Dives was a Saducee. He could live for pleasure in this world, careless of the beggar at his gate, because he did not believe there was any life beyond death, when he would sink into the oblivion and nothingness of Hades. He was aware of Lazarus, but he didn’t think he had any responsibility for him. I know there are some exceptions among us, but I hope those of you whose income really is small will forgive me if I assert that many of us in this congregation are in the position of Dives – we have more than most people in this country, infinitely more than most people in the developing countries of the Third World. Our carbon footprint is well above the world average. Some of us exercise real power and influence. But we are also, most of us, aware of our good fortune, and keen to give something back to the community. We recognise that we have a debt, and that makes us debtors. When we respond to the still small voice within us that prompts us to give something back, we have a choice. Either we can just repay what we perceive as our debt, dropping a few coins into the collection bag or the charity bucket, or we can allow our hearts to be touched by the need which we had perhaps not really noticed before. If that compassion owes anything to the light of Christ to which we have turned just a little, then we may come to understand that our debt is not just being repaid, but forgiven. We may even come to know that not just the debt but the debtor is being forgiven. We are close here to the true alchemy of the gospel that Faust could never find.

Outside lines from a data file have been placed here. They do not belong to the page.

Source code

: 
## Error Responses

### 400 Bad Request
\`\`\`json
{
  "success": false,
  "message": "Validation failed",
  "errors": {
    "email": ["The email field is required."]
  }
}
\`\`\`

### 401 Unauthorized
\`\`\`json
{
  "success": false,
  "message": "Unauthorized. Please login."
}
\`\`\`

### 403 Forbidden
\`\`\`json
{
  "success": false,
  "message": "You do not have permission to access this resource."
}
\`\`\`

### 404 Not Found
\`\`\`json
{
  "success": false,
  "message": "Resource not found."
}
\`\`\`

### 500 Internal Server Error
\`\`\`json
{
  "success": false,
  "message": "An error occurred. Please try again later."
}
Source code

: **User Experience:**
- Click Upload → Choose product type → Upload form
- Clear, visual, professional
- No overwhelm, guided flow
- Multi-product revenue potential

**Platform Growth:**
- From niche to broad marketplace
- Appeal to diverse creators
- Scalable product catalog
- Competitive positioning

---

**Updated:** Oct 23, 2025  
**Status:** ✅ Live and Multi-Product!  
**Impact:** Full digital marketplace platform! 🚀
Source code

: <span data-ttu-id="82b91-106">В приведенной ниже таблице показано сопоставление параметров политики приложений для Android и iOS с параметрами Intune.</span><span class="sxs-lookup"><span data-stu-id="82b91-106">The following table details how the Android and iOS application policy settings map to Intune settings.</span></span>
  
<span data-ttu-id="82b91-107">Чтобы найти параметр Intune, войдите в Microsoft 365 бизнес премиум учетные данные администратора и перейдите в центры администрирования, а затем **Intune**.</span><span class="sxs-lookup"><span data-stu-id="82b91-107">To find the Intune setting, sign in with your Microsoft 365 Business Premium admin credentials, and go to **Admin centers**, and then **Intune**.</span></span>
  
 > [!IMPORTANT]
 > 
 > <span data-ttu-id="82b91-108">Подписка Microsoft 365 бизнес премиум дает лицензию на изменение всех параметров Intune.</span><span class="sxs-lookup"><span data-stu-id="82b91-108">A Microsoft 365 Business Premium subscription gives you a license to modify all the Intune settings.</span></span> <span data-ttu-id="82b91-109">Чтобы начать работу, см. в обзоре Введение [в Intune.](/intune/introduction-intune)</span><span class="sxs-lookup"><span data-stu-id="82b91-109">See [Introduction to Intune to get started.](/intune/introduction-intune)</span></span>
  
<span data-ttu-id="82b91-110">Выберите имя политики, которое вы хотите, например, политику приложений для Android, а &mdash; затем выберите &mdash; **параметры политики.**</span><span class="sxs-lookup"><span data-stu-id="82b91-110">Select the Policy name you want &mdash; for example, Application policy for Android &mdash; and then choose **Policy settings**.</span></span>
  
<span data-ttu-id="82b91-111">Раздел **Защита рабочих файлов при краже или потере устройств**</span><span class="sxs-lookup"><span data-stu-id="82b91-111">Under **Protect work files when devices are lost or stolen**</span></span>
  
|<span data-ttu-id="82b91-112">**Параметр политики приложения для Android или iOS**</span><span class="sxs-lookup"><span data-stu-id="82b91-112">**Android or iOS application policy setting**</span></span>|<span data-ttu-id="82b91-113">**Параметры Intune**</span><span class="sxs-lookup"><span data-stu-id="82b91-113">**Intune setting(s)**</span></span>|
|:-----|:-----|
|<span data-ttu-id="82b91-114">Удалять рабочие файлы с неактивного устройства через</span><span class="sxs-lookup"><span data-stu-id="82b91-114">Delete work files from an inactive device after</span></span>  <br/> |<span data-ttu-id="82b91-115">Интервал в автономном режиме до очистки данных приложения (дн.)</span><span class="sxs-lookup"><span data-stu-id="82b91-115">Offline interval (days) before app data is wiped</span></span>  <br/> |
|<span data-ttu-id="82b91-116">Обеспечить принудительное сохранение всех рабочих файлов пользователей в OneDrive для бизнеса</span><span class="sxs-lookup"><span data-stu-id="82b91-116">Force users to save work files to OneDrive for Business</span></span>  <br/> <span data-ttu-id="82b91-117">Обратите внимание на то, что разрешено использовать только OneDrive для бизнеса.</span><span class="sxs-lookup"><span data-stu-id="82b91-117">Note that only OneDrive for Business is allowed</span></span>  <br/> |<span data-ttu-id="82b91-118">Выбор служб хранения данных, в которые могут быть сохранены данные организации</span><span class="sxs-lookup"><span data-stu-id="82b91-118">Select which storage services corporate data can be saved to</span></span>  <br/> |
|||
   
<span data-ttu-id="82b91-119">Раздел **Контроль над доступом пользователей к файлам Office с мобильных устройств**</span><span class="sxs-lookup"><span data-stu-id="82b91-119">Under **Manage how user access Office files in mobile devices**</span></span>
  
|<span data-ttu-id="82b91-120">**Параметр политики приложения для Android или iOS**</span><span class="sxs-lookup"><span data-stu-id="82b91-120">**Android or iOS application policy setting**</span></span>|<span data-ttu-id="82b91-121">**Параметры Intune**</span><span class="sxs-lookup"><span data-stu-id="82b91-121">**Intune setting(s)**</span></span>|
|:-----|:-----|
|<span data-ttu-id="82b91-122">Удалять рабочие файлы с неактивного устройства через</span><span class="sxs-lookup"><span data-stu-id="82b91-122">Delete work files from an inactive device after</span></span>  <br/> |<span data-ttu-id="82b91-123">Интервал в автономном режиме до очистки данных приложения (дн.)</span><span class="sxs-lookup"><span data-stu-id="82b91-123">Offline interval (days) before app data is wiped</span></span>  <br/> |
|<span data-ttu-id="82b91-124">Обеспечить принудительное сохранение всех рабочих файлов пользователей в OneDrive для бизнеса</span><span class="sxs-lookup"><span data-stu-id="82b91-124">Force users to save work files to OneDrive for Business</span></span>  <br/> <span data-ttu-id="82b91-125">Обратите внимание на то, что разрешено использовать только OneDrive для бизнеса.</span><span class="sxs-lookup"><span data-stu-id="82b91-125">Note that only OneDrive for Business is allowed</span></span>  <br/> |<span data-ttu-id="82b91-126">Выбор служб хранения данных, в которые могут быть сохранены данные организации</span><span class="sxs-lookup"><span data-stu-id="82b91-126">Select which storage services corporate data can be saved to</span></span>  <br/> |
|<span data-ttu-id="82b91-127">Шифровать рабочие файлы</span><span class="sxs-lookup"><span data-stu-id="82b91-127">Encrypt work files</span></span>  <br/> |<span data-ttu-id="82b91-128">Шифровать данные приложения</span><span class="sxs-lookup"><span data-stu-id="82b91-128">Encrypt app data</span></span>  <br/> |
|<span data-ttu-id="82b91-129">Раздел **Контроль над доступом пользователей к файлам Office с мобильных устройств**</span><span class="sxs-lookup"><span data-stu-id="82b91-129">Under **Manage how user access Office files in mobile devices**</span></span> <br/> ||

When Dives asked that Lazarus be sent to warn his brothers and sisters of the truth that he had apprehended too late, he was told that this was both impossible and unnecessary. They had all the prophets to warn them anyway. An apparition was not going to make any difference. We have not merely Amos and Paul and all the prophets, but the example of Jesus Christ, who loved us so much that he died for our sakes. He is able, if we will let him, to take that spark of human compassion, that desire to give something back, and transform it by the grace and love of his own Spirit. If that Spirit dwells within us, his love will prompt us both individually and as a community to care as he cares for today’s Lazarus, and in doing so to find peace not merely through generous giving, but through experiencing Christ’s forgiveness of that nagging but deep-seated sense of indebtedness. As we accept that gift of forgiveness, as we live more and more by the light that we have glimpsed, we shall as Paul says ‘take hold of the life that really is life’.